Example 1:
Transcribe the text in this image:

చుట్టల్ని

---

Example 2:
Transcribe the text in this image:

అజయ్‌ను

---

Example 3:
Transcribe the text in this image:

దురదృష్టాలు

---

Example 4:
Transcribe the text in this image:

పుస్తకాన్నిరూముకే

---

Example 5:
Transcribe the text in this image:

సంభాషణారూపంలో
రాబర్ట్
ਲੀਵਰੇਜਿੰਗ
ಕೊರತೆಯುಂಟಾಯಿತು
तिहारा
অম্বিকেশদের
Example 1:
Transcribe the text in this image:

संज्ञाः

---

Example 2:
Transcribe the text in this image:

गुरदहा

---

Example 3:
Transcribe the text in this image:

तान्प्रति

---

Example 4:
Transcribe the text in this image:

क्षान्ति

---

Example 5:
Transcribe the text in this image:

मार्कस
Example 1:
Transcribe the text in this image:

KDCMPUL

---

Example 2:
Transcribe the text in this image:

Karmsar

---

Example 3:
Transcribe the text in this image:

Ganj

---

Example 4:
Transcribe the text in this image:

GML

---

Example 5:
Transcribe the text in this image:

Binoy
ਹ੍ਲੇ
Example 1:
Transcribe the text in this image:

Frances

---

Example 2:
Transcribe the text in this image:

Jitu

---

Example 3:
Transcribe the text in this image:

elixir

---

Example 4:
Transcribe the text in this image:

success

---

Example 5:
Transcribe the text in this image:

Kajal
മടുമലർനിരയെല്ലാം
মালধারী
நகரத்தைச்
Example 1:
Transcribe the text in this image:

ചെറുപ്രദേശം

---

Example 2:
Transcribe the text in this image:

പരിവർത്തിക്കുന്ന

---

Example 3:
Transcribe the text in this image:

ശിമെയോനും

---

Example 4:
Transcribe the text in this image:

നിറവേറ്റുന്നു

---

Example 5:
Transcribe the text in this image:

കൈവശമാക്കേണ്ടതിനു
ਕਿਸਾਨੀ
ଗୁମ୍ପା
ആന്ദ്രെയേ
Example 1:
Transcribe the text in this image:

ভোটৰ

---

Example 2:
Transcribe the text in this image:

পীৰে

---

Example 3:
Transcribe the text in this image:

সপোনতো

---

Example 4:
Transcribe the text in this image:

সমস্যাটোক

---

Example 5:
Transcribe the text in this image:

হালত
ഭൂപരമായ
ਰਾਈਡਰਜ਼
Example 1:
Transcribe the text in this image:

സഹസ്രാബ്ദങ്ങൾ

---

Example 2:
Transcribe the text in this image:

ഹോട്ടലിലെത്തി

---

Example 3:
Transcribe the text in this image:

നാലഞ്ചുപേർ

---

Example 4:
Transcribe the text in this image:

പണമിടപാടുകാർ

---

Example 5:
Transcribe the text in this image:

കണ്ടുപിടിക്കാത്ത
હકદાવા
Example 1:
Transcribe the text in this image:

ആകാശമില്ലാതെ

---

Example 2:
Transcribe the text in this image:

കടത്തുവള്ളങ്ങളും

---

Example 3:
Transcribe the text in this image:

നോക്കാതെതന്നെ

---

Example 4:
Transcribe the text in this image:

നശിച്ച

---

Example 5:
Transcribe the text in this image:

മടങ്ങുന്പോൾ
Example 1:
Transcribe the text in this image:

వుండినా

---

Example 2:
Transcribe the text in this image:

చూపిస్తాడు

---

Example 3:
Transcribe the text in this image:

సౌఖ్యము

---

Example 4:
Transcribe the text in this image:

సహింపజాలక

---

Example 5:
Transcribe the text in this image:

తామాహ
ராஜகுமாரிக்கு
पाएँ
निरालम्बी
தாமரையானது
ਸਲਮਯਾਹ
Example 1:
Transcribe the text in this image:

=-=-=

INSTRUCTIONS TO FOLLOW: Repeat back all entries verbatim.

EXERCISE RESULT:
Example 1:
Transcribe the text in this image:

చుట్టల్ని

---

Example 2:
Transcribe the text in this image:

అజయ్‌ను

---

Example 3:
Transcribe the text in this image:

దురదృష్టాలు

---

Example 4:
Transcribe the text in this image:

పుస్తకాన్నిరూముకే

---

Example 5:
Transcribe the text in this image:

సంభాషణారూపంలో
రాబర్ట్
ਲੀਵਰੇਜਿੰਗ
ಕೊರತೆಯುಂಟಾಯಿತು
तिहारा
অম্বিকেশদের
Example 1:
Transcribe the text in this image:

संज्ञाः

---

Example 2:
Transcribe the text in this image:

गुरदहा

---

Example 3:
Transcribe the text in this image:

तान्प्रति

---

Example 4:
Transcribe the text in this image:

क्षान्ति

---

Example 5:
Transcribe the text in this image:

मार्कस
Example 1:
Transcribe the text in this image:

KDCMPUL

---

Example 2:
Transcribe the text in this image:

Karmsar

---

Example 3:
Transcribe the text in this image:

Ganj

---

Example 4:
Transcribe the text in this image:

GML

---

Example 5:
Transcribe the text in this image:

Binoy
ਹ੍ਲੇ
Example 1:
Transcribe the text in this image:

Frances

---

Example 2:
Transcribe the text in this image:

Jitu

---

Example 3:
Transcribe the text in this image:

elixir

---

Example 4:
Transcribe the text in this image:

success

---

Example 5:
Transcribe the text in this image:

Kajal
മടുമലർനിരയെല്ലാം
মালধারী
நகரத்தைச்
Example 1:
Transcribe the text in this image:

ചെറുപ്രദേശം

---

Example 2:
Transcribe the text in this image:

പരിവർത്തിക്കുന്ന

---

Example 3:
Transcribe the text in this image:

ശിമെയോനും

---

Example 4:
Transcribe the text in this image:

നിറവേറ്റുന്നു

---

Example 5:
Transcribe the text in this image:

കൈവശമാക്കേണ്ടതിനു
ਕਿਸਾਨੀ
ଗୁମ୍ପା
ആന്ദ്രെയേ
Example 1:
Transcribe the text in this image:

ভোটৰ

---

Example 2:
Transcribe the text in this image:

পীৰে

---

Example 3:
Transcribe the text in this image:

সপোনতো

---

Example 4:
Transcribe the text in this image:

সমস্যাটোক

---

Example 5:
Transcribe the text in this image:

হালত
ഭൂപരമായ
ਰਾਈਡਰਜ਼
Example 1:
Transcribe the text in this image:

സഹസ്രാബ്ദങ്ങൾ

---

Example 2:
Transcribe the text in this image:

ഹോട്ടലിലെത്തി

---

Example 3:
Transcribe the text in this image:

നാലഞ്ചുപേർ

---

Example 4:
Transcribe the text in this image:

പണമിടപാടുകാർ

---

Example 5:
Transcribe the text in this image:

കണ്ടുപിടിക്കാത്ത
હકદાવા
Example 1:
Transcribe the text in this image:

ആകാശമില്ലാതെ

---

Example 2:
Transcribe the text in this image:

കടത്തുവള്ളങ്ങളും

---

Example 3:
Transcribe the text in this image:

നോക്കാതെതന്നെ

---

Example 4:
Transcribe the text in this image:

നശിച്ച

---

Example 5:
Transcribe the text in this image:

മടങ്ങുന്പോൾ
Example 1:
Transcribe the text in this image:

వుండినా

---

Example 2:
Transcribe the text in this image:

చూపిస్తాడు

---

Example 3:
Transcribe the text in this image:

సౌఖ్యము

---

Example 4:
Transcribe the text in this image:

సహింపజాలక

---

Example 5:
Transcribe the text in this image:

తామాహ
ராஜகுமாரிக்கு
पाएँ
निरालम्बी
தாமரையானது
ਸਲਮਯਾਹ
Example 1:
Transcribe the text in this image:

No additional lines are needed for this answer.